“He was so full of enthusiasm and excitement, that … he appeared to be running here and there and everywhere, and doing in one day as much as most men would accomplish in two or three.” The Journal of the Photographic Society, December 21st, 1858.
One barely needs to describe the most famous image of Isambard Kingdom Brunel, one of the towering geniuses of the Victorian age. Just say “THAT photo of Brunel,” and in your mind’s eye there is Britain’s greatest engineer standing strong, hands in pockets, stovepipe hat atop his balding head; there is the cigar and the muddy trousers; and there are those chains, those enormous chains.
This is not to be a story about Brunel though, for there are many of them. This is the story of another pioneer, a visionary who embraced the technology of his day and who with his own hands built the tools and equipment with which to push the boundaries of his chosen profession.

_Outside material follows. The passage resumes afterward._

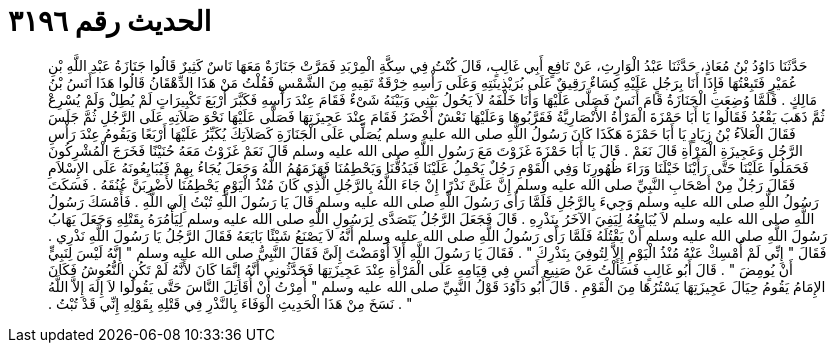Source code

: 
= الحديث رقم ٣١٩٦

[quote.hadith]
حَدَّثَنَا دَاوُدُ بْنُ مُعَاذٍ، حَدَّثَنَا عَبْدُ الْوَارِثِ، عَنْ نَافِعٍ أَبِي غَالِبٍ، قَالَ كُنْتُ فِي سِكَّةِ الْمِرْبَدِ فَمَرَّتْ جَنَازَةٌ مَعَهَا نَاسٌ كَثِيرٌ قَالُوا جَنَازَةُ عَبْدِ اللَّهِ بْنِ عُمَيْرٍ فَتَبِعْتُهَا فَإِذَا أَنَا بِرَجُلٍ عَلَيْهِ كِسَاءٌ رَقِيقٌ عَلَى بُرَيْذِينَتِهِ وَعَلَى رَأْسِهِ خِرْقَةٌ تَقِيهِ مِنَ الشَّمْسِ فَقُلْتُ مَنْ هَذَا الدِّهْقَانُ قَالُوا هَذَا أَنَسُ بْنُ مَالِكٍ ‏.‏ فَلَمَّا وُضِعَتِ الْجَنَازَةُ قَامَ أَنَسٌ فَصَلَّى عَلَيْهَا وَأَنَا خَلْفَهُ لاَ يَحُولُ بَيْنِي وَبَيْنَهُ شَىْءٌ فَقَامَ عِنْدَ رَأْسِهِ فَكَبَّرَ أَرْبَعَ تَكْبِيرَاتٍ لَمْ يُطِلْ وَلَمْ يُسْرِعْ ثُمَّ ذَهَبَ يَقْعُدُ فَقَالُوا يَا أَبَا حَمْزَةَ الْمَرْأَةُ الأَنْصَارِيَّةُ فَقَرَّبُوهَا وَعَلَيْهَا نَعْشٌ أَخْضَرُ فَقَامَ عِنْدَ عَجِيزَتِهَا فَصَلَّى عَلَيْهَا نَحْوَ صَلاَتِهِ عَلَى الرَّجُلِ ثُمَّ جَلَسَ فَقَالَ الْعَلاَءُ بْنُ زِيَادٍ يَا أَبَا حَمْزَةَ هَكَذَا كَانَ رَسُولُ اللَّهِ صلى الله عليه وسلم يُصَلِّي عَلَى الْجَنَازَةِ كَصَلاَتِكَ يُكَبِّرُ عَلَيْهَا أَرْبَعًا وَيَقُومُ عِنْدَ رَأْسِ الرَّجُلِ وَعَجِيزَةِ الْمَرْأَةِ قَالَ نَعَمْ ‏.‏ قَالَ يَا أَبَا حَمْزَةَ غَزَوْتَ مَعَ رَسُولِ اللَّهِ صلى الله عليه وسلم قَالَ نَعَمْ غَزَوْتُ مَعَهُ حُنَيْنًا فَخَرَجَ الْمُشْرِكُونَ فَحَمَلُوا عَلَيْنَا حَتَّى رَأَيْنَا خَيْلَنَا وَرَاءَ ظُهُورِنَا وَفِي الْقَوْمِ رَجُلٌ يَحْمِلُ عَلَيْنَا فَيَدُقُّنَا وَيَحْطِمُنَا فَهَزَمَهُمُ اللَّهُ وَجَعَلَ يُجَاءُ بِهِمْ فَيُبَايِعُونَهُ عَلَى الإِسْلاَمِ فَقَالَ رَجُلٌ مِنْ أَصْحَابِ النَّبِيِّ صلى الله عليه وسلم إِنَّ عَلَىَّ نَذْرًا إِنْ جَاءَ اللَّهُ بِالرَّجُلِ الَّذِي كَانَ مُنْذُ الْيَوْمِ يَحْطِمُنَا لأَضْرِبَنَّ عُنُقَهُ ‏.‏ فَسَكَتَ رَسُولُ اللَّهِ صلى الله عليه وسلم وَجِيءَ بِالرَّجُلِ فَلَمَّا رَأَى رَسُولَ اللَّهِ صلى الله عليه وسلم قَالَ يَا رَسُولَ اللَّهِ تُبْتُ إِلَى اللَّهِ ‏.‏ فَأَمْسَكَ رَسُولُ اللَّهِ صلى الله عليه وسلم لاَ يُبَايِعُهُ لِيَفِيَ الآخَرُ بِنَذْرِهِ ‏.‏ قَالَ فَجَعَلَ الرَّجُلُ يَتَصَدَّى لِرَسُولِ اللَّهِ صلى الله عليه وسلم لِيَأْمُرَهُ بِقَتْلِهِ وَجَعَلَ يَهَابُ رَسُولَ اللَّهِ صلى الله عليه وسلم أَنْ يَقْتُلَهُ فَلَمَّا رَأَى رَسُولُ اللَّهِ صلى الله عليه وسلم أَنَّهُ لاَ يَصْنَعُ شَيْئًا بَايَعَهُ فَقَالَ الرَّجُلُ يَا رَسُولَ اللَّهِ نَذْرِي ‏.‏ فَقَالَ ‏"‏ إِنِّي لَمْ أُمْسِكْ عَنْهُ مُنْذُ الْيَوْمِ إِلاَّ لِتُوفِيَ بِنَذْرِكَ ‏"‏ ‏.‏ فَقَالَ يَا رَسُولَ اللَّهِ أَلاَ أَوْمَضْتَ إِلَىَّ فَقَالَ النَّبِيُّ صلى الله عليه وسلم ‏"‏ إِنَّهُ لَيْسَ لِنَبِيٍّ أَنْ يُومِضَ ‏"‏ ‏.‏ قَالَ أَبُو غَالِبٍ فَسَأَلْتُ عَنْ صَنِيعِ أَنَسٍ فِي قِيَامِهِ عَلَى الْمَرْأَةِ عِنْدَ عَجِيزَتِهَا فَحَدَّثُونِي أَنَّهُ إِنَّمَا كَانَ لأَنَّهُ لَمْ تَكُنِ النُّعُوشُ فَكَانَ الإِمَامُ يَقُومُ حِيَالَ عَجِيزَتِهَا يَسْتُرُهَا مِنَ الْقَوْمِ ‏.‏ قَالَ أَبُو دَاوُدَ قَوْلُ النَّبِيِّ صلى الله عليه وسلم ‏"‏ أُمِرْتُ أَنْ أُقَاتِلَ النَّاسَ حَتَّى يَقُولُوا لاَ إِلَهَ إِلاَّ اللَّهُ ‏"‏ ‏.‏ نَسَخَ مِنْ هَذَا الْحَدِيثِ الْوَفَاءَ بِالنَّذْرِ فِي قَتْلِهِ بِقَوْلِهِ إِنِّي قَدْ تُبْتُ ‏.‏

This is the seldom told story of Robert Howlett, the photographic pioneer with the modern eye who in his short life came to understand what a powerful effect the still image can have on the public imagination.
Robert Howlett was born at Theberton, Suffolk on July 3rd 1831, the second of four sons to the Reverend Robert Howlett. Two sons died in infancy, Robert’s younger brother Thomas became a farmer.
By the time Robert was nine the family were in Norfolk where the Reverend Howlett had been appointed vicar of Longham. A clergyman’s salary would have provided for the family’s needs. Greater benefits may have come through Robert’s mother, Harriet, daughter of a surgeon called Thomas Harsant.
Harsant it appears was a child of the Enlightenment. With telescopes, microscopes, electrical machines, implements and instruments recorded in his will, we could imagine that it was through his maternal grandfather that young Robert inherited a love of science, and an enthusiasm for the technological marvels of the Victorian age.
As a boy Robert had built his own microscope, and, just eight years after Samuel Morse had tapped out the first telegraphic message in America, there appeared in Longham village “the posts and wires of an electric telegraph stretching across the fields from the chief farmer’s house to the (Howlett) parsonage.”
When Thomas Harsant died in 1852 he left £1000 each to his grandsons Robert and Thomas. To Robert he also left his “turning lathe and all the apparatus and tools belonging thereto.”
Furnished with the means to move to London, Robert wasted no time in leaving for a city buzzing with optimism and innovation following the Great Exhibition of 1851.